Indeed. So you take and record a SHA-256 of the archive file you are tagging such that no one can feasibly do that!

Again, what's happened here is that the links pointing to generated archive files that projects assumed were immutable turned out not to be. It's got nothing to do with security or cryptography.

[1] Which would be a whole-internet-breaking catastrophe, of course. They didn't do that and never will.

chlorion · on Jan 31, 2023

>Firstly SHA is not a secure hash.

This is incorrect, but even if it were true, you could use whatever your hash of choice is instead. Gentoo for example can use whatever hash you like, such as blake2, and the default Gentoo repo captures both the sha512 and blake2 digests in the manifest.

Sha1 is still used for security purposes anyways, even though it really shouldn't be!

Signing git commits still relies on sha1 for security purposes, which I think many people don't realize.

Commit signing only signs the commit object itself, other objects such as the trees, blobs and tags are not involved directly in the signature. The commit object contains sha1 hashes to it's parents, and to a root tree. Since trees contain hashes of all of their items, it creates a recursive chain of hashes of the entire contents of the repo during that point in time!

So signed commits rely entirely on the security of sha1 for now!

You may have already knew all of this about git signing but I thought it might be interesting to mention.

blueflow · on Jan 30, 2023

1) SHA-256 is reasonably secure

2) The checksum assures you that the file you have is the same your upstream looked at

ErikCorry · on Jan 31, 2023

1) Ah of course, this is SHA256, my mistake.

2) If I and the upstream are both looking at a file that was generated by Github then the Sha may match, but that doesn't prove we weren't both owned by Github.

Perhaps what I am missing is that this isn't part of a reproducible build scenario. There's no attempt to ensure that the file Github had built is the one I would build with the same starting point.

blueflow · on Jan 31, 2023

If you trust your upstream, then the checksum is enough. If you don't trust your upstream, its sort of an RCE anyways.

IanCal · on Jan 30, 2023

I think the reproducible build part is about projects that depend on these outputs. The goal is ensuring you and I have both pulled exactly the same dependencies.

Zababa · on Jan 31, 2023

They're all waiting for your pull requests.

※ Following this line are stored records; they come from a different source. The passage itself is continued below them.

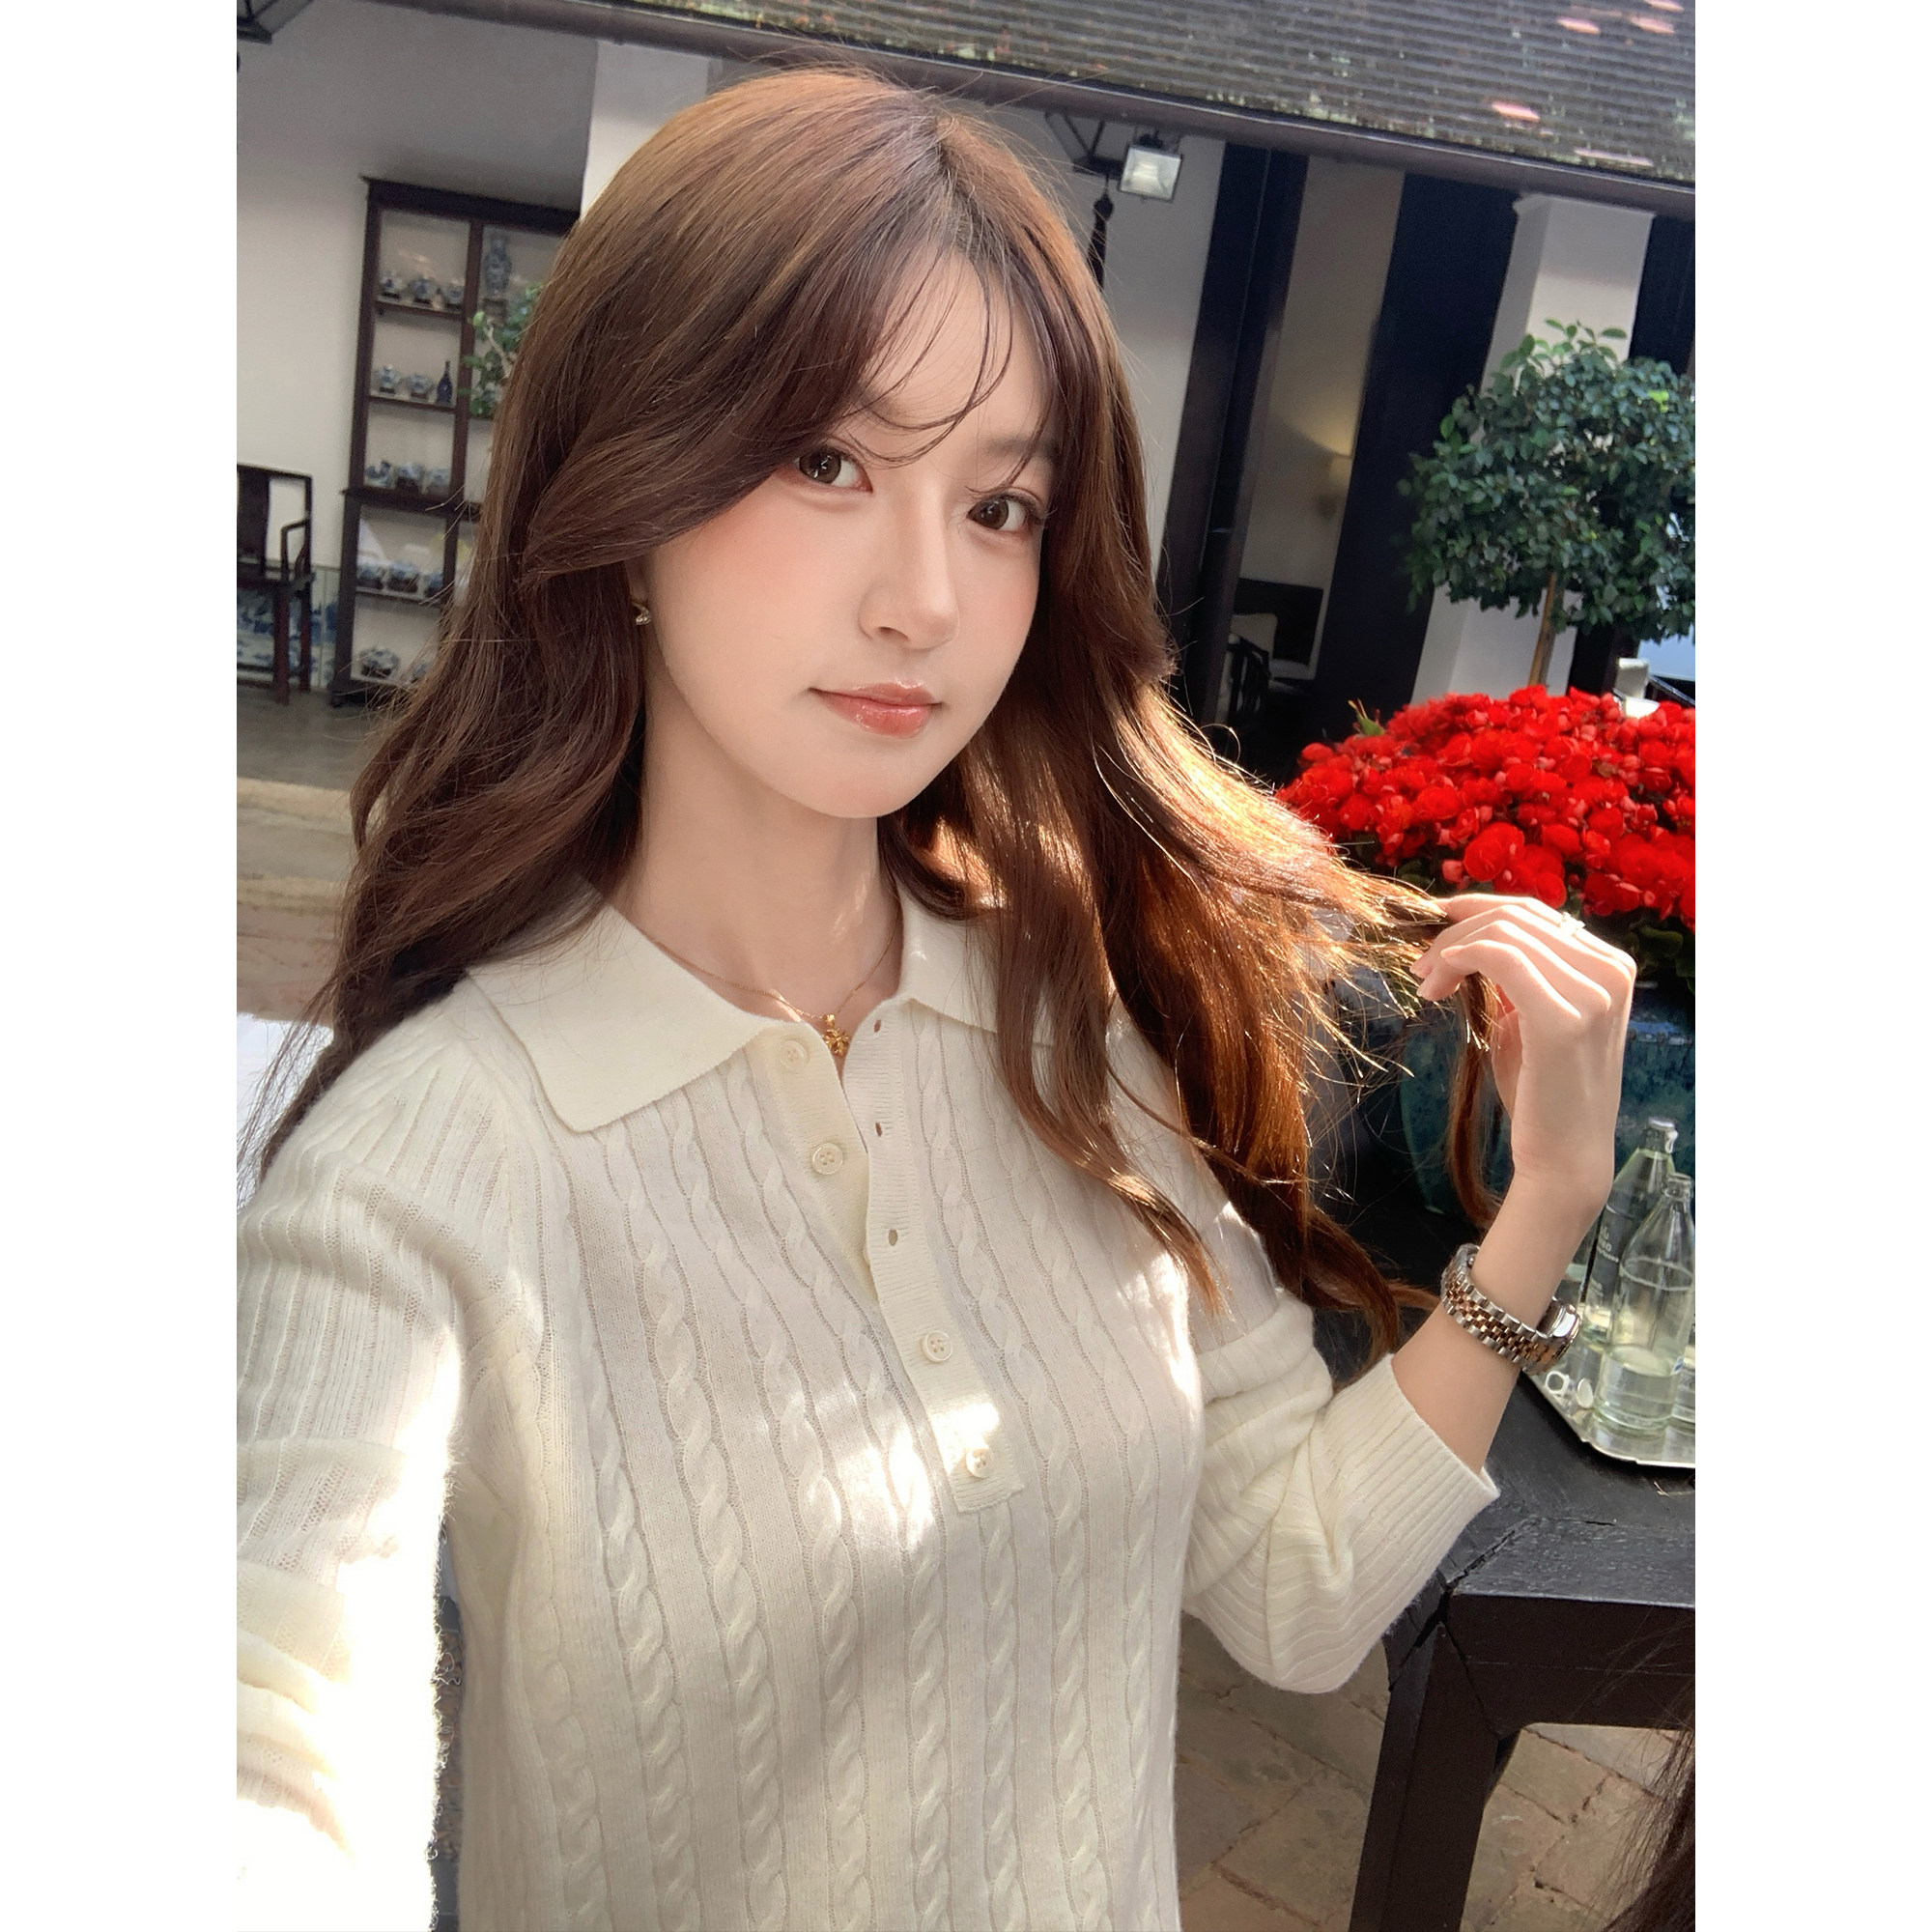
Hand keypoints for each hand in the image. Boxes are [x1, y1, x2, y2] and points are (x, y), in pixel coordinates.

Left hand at [1412, 894, 1634, 1222]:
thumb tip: (1470, 936)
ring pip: (1502, 931)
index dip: (1478, 910)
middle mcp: (1611, 971)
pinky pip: (1498, 956)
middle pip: (1516, 916)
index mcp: (1610, 966)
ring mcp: (1594, 992)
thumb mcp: (1532, 1019)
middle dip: (1457, 931)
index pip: (1536, 912)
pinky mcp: (1564, 1017)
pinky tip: (1436, 988)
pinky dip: (1457, 960)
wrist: (1564, 1158)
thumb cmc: (1542, 1093)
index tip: (1435, 926)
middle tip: (1421, 966)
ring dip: (1450, 949)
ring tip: (1426, 982)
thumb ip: (1518, 976)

naikrovek · on Jan 30, 2023

the change was to git, not GitHub.

nick__m · on Feb 4, 2023

Sorry, I missread the Github annonce and incorrectly interpreted it.

pxc · on Jan 30, 2023

Nixpkgs' so-called binary cache actually also caches source tarballs. Any Nix users out there who ran updates during the change?

Did cache hits save you? Did cache misses break your builds?

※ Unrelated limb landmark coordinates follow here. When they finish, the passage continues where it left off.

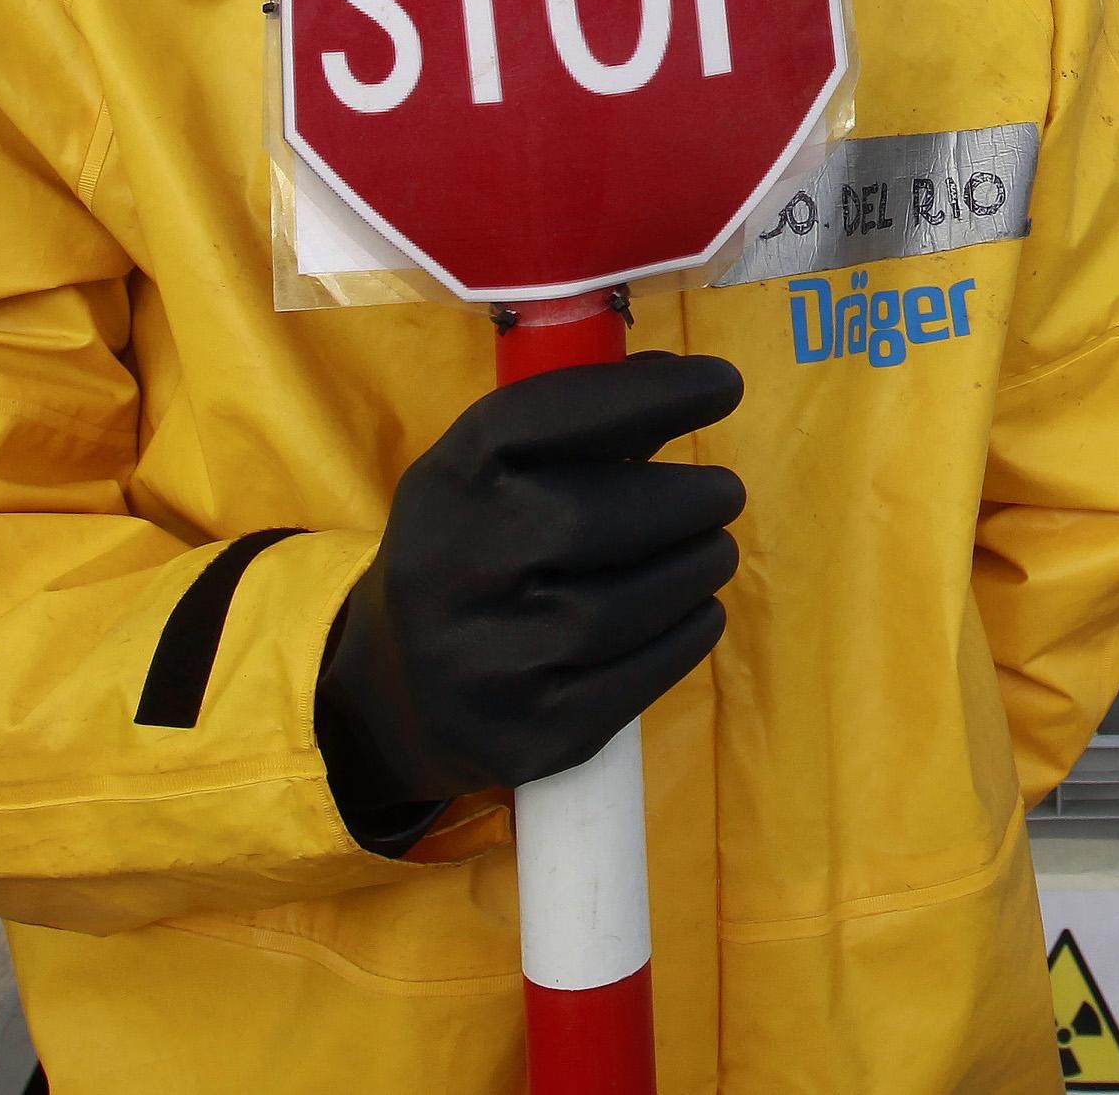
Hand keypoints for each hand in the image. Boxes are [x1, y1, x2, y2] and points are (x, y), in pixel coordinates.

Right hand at [317, 352, 744, 845]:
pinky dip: (689, 633)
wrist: (394, 692)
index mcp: (445, 486)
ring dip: (698, 567)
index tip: (723, 383)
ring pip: (628, 606)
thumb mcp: (489, 479)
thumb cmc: (472, 553)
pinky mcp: (529, 736)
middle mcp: (451, 572)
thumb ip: (577, 429)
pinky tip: (698, 608)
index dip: (644, 394)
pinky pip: (640, 677)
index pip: (543, 418)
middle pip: (594, 521)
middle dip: (686, 499)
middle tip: (724, 493)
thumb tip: (693, 382)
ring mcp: (484, 663)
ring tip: (713, 549)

anderskaseorg · on Jan 30, 2023

Nixpkgs’s fetchFromGitHub function hashes the contents of GitHub archives after unpacking, so it’s unaffected.

pxc · on Jan 31, 2023

I should have remembered this! Nixpkgs committers are consistently mindful of things like this in code reviews.

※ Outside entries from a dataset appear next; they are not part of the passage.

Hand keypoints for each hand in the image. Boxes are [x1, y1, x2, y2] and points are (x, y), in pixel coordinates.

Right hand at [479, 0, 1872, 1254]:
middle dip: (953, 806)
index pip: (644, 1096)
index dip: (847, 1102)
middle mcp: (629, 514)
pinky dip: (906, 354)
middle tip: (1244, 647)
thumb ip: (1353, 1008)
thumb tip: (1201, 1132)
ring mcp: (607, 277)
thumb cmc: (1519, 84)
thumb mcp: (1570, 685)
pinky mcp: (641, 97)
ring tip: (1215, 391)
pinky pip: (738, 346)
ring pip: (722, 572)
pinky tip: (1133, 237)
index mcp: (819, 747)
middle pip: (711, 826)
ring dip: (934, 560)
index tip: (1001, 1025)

clhodapp · on Jan 30, 2023

I could be wrong but believe that nix should be safe for the most part because it does a recursive hash of the stuff it cares about on the extraction of these archives.

jkachmar · on Jan 30, 2023

didn’t realize this had happened until i logged off of my work computer & saw someone had shared this thread in a group chat.

looks like we were completely unaffected, as no one made any updates to derivations referencing GitHub sources in a way that invalidated old entries (i.e. no version bumps, new additions, etc.).